## WRITTEN EXERCISE
Could you update everything from the start of the data down to the line containing "41L251 42L256 32L228" by replacing "instance_id" with "object_id" and keeping all else the same, then return only those lines?

## DATASET ROWS
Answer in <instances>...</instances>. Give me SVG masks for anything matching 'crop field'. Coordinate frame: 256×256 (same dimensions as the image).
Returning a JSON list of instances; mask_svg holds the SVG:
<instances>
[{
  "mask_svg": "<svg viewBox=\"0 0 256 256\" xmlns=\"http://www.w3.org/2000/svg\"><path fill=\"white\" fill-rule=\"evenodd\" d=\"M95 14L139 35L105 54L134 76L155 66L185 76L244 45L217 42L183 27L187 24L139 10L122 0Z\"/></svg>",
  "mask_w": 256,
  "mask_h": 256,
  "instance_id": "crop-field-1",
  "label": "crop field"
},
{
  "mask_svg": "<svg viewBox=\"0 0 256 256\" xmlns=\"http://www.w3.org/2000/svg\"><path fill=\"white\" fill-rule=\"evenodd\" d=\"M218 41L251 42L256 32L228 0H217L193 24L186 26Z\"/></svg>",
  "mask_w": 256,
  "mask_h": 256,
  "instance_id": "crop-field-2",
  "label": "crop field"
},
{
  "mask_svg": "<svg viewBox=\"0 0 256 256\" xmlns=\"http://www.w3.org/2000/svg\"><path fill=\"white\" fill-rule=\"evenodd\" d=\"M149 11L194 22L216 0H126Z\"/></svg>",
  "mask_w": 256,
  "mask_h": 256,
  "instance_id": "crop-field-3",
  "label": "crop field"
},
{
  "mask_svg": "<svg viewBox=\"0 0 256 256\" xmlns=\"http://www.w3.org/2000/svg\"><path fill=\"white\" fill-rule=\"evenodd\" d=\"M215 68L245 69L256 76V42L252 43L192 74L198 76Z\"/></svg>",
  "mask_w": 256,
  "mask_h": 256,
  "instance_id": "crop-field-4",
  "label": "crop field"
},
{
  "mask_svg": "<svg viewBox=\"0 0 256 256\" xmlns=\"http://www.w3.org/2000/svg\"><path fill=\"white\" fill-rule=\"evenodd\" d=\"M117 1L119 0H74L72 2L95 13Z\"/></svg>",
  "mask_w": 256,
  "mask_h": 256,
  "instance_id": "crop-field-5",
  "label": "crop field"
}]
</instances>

## ANSWER FOR THE TASK
Answer in <instances>...</instances>. Give me SVG masks for anything matching 'crop field'. Coordinate frame: 256×256 (same dimensions as the image).
Returning a JSON list of instances; mask_svg holds the SVG:
<instances>
[{
  "mask_svg": "<svg viewBox=\"0 0 256 256\" xmlns=\"http://www.w3.org/2000/svg\"><path fill=\"white\" fill-rule=\"evenodd\" d=\"M95 14L139 35L105 54L134 76L155 66L185 76L244 45L217 42L183 27L187 24L139 10L122 0Z\"/></svg>",
  "mask_w": 256,
  "mask_h": 256,
  "object_id": "crop-field-1",
  "label": "crop field"
},
{
  "mask_svg": "<svg viewBox=\"0 0 256 256\" xmlns=\"http://www.w3.org/2000/svg\"><path fill=\"white\" fill-rule=\"evenodd\" d=\"M218 41L251 42L256 32L228 0H217L193 24L186 26Z\"/></svg>",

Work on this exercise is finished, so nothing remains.